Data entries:

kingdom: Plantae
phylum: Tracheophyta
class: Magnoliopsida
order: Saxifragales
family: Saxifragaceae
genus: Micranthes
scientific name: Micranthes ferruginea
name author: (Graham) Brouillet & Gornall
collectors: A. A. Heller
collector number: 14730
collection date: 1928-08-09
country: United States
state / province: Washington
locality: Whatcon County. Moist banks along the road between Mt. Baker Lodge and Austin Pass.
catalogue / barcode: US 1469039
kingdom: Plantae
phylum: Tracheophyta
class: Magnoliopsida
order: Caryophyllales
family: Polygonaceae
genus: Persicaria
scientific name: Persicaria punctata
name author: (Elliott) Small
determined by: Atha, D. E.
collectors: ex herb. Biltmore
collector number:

● **Task to carry out**:
Rewrite all of the lines above, changing "collector number" to "collection number" wherever it occurs and keeping everything else the same.

● **Written answer**:
kingdom: Plantae
phylum: Tracheophyta
class: Magnoliopsida
order: Saxifragales
family: Saxifragaceae
genus: Micranthes
scientific name: Micranthes ferruginea
name author: (Graham) Brouillet & Gornall
collectors: A. A. Heller
collection number: 14730
collection date: 1928-08-09
country: United States
state / province: Washington
locality: Whatcon County. Moist banks along the road between Mt. Baker Lodge and Austin Pass.
catalogue / barcode: US 1469039
kingdom: Plantae
phylum: Tracheophyta
class: Magnoliopsida
order: Caryophyllales
family: Polygonaceae
genus: Persicaria
scientific name: Persicaria punctata
name author: (Elliott) Small
determined by: Atha, D. E.
collectors: ex herb. Biltmore
collection number:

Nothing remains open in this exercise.